Diğer yandan, Vakıflar Kanunu'na ilişkin düzenlemeler yerel yönetimlerin mülkiyet haklarını zedeleyen hükümlerle doludur. Belediyelere ait taşınmazların vakıf kaynaklı olduğu iddiasıyla merkezi idareye devri yerinden yönetim ilkesine ve Anayasa’nın 127'nci maddesinde güvence altına alınan mali özerklik ilkesine açıkça aykırıdır. Kültürel mirasın korunması elbette önemlidir ancak bunun yolu yerel iradeyi yok saymak değil, yerel yönetimlerle iş birliğini güçlendirmektir.

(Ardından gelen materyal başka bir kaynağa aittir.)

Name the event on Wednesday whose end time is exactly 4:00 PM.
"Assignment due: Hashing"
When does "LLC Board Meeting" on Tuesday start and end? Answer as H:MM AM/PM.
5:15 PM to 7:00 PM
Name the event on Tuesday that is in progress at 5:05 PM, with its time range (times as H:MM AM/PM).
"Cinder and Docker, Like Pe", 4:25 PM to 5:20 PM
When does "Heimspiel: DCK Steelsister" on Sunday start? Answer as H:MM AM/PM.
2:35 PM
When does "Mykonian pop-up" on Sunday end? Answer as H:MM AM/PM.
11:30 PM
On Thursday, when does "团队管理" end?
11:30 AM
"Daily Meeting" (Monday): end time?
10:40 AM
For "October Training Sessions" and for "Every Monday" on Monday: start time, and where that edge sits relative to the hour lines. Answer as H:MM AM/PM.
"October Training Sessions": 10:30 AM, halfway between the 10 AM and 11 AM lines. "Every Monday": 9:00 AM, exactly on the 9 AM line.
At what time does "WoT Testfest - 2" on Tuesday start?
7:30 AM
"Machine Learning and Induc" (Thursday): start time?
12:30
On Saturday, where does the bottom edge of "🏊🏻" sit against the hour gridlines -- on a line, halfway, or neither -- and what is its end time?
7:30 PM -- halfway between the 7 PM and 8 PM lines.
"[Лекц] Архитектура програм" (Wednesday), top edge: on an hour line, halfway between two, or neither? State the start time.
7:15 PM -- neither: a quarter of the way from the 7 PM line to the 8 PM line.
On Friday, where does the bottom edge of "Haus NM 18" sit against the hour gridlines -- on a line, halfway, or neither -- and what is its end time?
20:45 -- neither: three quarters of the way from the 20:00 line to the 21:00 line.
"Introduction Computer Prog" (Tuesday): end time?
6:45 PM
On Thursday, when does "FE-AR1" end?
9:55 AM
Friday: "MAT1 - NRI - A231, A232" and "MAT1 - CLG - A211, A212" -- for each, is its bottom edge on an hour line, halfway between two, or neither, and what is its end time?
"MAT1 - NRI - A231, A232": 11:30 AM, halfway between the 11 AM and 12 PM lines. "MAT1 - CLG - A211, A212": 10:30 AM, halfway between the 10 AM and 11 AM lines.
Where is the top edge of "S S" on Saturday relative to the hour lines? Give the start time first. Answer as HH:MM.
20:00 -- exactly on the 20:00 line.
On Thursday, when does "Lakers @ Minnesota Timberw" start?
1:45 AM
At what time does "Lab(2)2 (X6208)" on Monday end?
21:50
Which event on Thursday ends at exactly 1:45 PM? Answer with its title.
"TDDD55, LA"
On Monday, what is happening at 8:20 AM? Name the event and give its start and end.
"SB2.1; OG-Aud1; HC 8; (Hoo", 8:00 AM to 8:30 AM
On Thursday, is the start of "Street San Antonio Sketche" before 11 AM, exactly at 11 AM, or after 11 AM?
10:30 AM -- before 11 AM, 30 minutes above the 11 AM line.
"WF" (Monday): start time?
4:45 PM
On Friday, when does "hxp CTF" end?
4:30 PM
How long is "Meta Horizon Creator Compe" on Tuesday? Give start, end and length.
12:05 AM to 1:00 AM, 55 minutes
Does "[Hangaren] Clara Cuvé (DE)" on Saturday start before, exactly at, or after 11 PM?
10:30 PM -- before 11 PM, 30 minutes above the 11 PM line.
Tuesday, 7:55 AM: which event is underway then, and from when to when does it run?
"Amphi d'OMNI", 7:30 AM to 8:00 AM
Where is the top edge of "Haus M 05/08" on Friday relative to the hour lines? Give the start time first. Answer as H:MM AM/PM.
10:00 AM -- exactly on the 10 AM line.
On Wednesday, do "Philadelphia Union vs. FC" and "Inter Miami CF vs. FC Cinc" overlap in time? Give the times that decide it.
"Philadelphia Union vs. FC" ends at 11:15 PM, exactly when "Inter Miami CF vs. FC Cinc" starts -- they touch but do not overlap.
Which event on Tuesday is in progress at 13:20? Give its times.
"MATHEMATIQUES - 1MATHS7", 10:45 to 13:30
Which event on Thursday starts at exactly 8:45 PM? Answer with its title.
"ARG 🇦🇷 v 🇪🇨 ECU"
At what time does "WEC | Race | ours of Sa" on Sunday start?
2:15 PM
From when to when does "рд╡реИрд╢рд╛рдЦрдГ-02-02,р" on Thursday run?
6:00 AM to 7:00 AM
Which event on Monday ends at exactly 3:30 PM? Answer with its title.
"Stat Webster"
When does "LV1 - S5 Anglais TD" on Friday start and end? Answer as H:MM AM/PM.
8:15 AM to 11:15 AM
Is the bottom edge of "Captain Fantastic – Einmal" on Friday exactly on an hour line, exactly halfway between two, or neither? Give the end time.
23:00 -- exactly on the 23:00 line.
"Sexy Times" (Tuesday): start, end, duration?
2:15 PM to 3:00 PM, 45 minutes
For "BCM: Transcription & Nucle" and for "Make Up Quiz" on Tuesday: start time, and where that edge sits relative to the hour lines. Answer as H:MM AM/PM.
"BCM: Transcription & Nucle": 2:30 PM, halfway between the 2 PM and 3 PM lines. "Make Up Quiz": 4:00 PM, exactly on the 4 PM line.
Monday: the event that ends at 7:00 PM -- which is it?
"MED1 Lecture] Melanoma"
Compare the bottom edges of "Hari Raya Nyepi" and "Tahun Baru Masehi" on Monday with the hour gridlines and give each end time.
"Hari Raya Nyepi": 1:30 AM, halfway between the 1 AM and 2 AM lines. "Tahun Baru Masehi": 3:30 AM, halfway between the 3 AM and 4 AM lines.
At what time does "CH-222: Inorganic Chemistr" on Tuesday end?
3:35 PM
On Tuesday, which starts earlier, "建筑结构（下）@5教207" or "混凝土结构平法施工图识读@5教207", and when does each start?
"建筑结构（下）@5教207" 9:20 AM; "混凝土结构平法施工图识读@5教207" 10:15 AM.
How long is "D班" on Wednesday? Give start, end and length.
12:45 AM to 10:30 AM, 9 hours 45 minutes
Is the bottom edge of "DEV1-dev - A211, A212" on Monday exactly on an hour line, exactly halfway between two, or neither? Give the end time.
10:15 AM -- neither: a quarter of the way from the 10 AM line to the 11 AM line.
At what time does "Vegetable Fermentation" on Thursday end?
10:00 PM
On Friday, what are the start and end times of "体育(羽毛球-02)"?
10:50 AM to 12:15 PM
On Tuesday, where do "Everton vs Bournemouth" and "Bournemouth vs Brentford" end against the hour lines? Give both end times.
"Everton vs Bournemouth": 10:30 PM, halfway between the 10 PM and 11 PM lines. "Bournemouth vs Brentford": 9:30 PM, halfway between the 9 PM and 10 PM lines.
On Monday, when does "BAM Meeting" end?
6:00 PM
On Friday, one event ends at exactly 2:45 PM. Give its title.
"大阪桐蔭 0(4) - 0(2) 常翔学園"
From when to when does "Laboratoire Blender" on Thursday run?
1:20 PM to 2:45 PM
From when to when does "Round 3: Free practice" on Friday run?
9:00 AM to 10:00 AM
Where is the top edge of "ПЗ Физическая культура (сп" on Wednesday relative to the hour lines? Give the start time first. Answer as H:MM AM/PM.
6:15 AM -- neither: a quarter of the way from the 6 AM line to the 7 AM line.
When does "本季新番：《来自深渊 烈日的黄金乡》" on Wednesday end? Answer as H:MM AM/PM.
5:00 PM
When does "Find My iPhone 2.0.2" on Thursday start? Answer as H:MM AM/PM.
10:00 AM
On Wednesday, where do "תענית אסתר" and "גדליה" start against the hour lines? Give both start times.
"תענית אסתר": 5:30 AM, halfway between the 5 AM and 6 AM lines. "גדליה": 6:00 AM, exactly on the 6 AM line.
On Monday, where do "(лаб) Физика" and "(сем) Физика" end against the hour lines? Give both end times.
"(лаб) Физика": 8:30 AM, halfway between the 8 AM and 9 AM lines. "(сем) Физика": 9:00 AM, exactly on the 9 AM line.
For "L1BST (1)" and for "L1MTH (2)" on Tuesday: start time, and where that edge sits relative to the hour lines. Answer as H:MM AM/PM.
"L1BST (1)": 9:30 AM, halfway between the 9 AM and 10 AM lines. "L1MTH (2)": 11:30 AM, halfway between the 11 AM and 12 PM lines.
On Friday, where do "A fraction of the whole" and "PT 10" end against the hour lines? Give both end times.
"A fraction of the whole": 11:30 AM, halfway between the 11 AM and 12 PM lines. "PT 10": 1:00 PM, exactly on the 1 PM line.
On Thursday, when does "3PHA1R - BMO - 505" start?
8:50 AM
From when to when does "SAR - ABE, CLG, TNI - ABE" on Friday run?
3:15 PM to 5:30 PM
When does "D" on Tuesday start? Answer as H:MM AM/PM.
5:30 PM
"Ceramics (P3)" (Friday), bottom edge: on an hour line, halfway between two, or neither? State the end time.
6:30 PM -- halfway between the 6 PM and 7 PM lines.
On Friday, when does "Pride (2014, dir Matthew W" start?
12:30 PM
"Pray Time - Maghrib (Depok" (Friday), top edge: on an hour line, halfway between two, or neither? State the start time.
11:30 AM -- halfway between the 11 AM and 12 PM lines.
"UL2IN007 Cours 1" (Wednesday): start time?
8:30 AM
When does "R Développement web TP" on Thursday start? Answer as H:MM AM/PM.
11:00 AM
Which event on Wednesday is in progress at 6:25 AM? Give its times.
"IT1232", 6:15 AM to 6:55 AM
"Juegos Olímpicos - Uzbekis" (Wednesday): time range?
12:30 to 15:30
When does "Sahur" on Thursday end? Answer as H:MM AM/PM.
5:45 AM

Teklifin 11'inci maddesiyle bir cümleyle belediyelerin, il özel idarelerinin, hatta kamu şirketlerinin elindeki tarihî yapılar "Vaktiyle vakıf kaynağından bir çivi çakılmış olabilir." denilerek bedelsiz biçimde mazbut vakfa devredilebilmektedir. Üstelik "Vakıf kaynaklarından inşa edilmiş, onarılmış veya ilaveler yapılmak suretiyle katkı sağlanmış." denilerek varsayım cümlesiyle devir işlemi yapılabilmekte, böylece hukuk alaşağı edilmektedir. Somut eser aramıyor, delil istememekte, idareye istediğini vakıf, saray bedelsiz devral yetkisi vermemektedir. Bu mülkiyet hakkını ölçüsüzce zedeleyen yerel yönetimlerin tasarrufunu merkeze devreden bir keyfîlik kapısıdır. Zaman sınırı yok, kapsam sınırsızdır. Yarın bir belediye binasının "Geçmişte bir çivisi vakıf yardımıyla çakılmış." denilerek devrine bu yasa maddesine dayanarak kim "hayır" diyebilecektir? Belirlilik ve hukuk devleti ilkesi nerededir? "Kültürel mirası koruyacağız." derken yerel idareyi ve mülkiyet güvenliğini ortadan kaldıramazsınız. İtirazımız eserin kıymetine değil, keyfî el koymayı meşrulaştıran bu sayılır hukukunadır. Üstelik katkı sağlandığı ölçütü pamuk ipliği gibidir. Kimin kayıtlarıyla, hangi projeyle, kim doğrulayacaktır? Yarın "Belediye restore etti, vakıf da boya verdi." diye bir kurumun emeği bir kalem darbesiyle başkasına mı yazılacaktır? Peki, belediyelerin kaynak harcayarak yenilediği, hayata kazandırdığı bu yerleri bu kanun maddesine dayanarak almaya çalışmanız ne kadar hakkaniyetlidir? Belli ki maksat sandıkta kaybettiğiniz belediyelerin mallarını kanun kılıfıyla geri almaktır. Biz buna kültürel mirası koruma değil "yerel iradeye el koyma" deriz. Kültürel mirası korumak, yereli baypas etmek, mülkiyeti merkeze taşımak demek değildir.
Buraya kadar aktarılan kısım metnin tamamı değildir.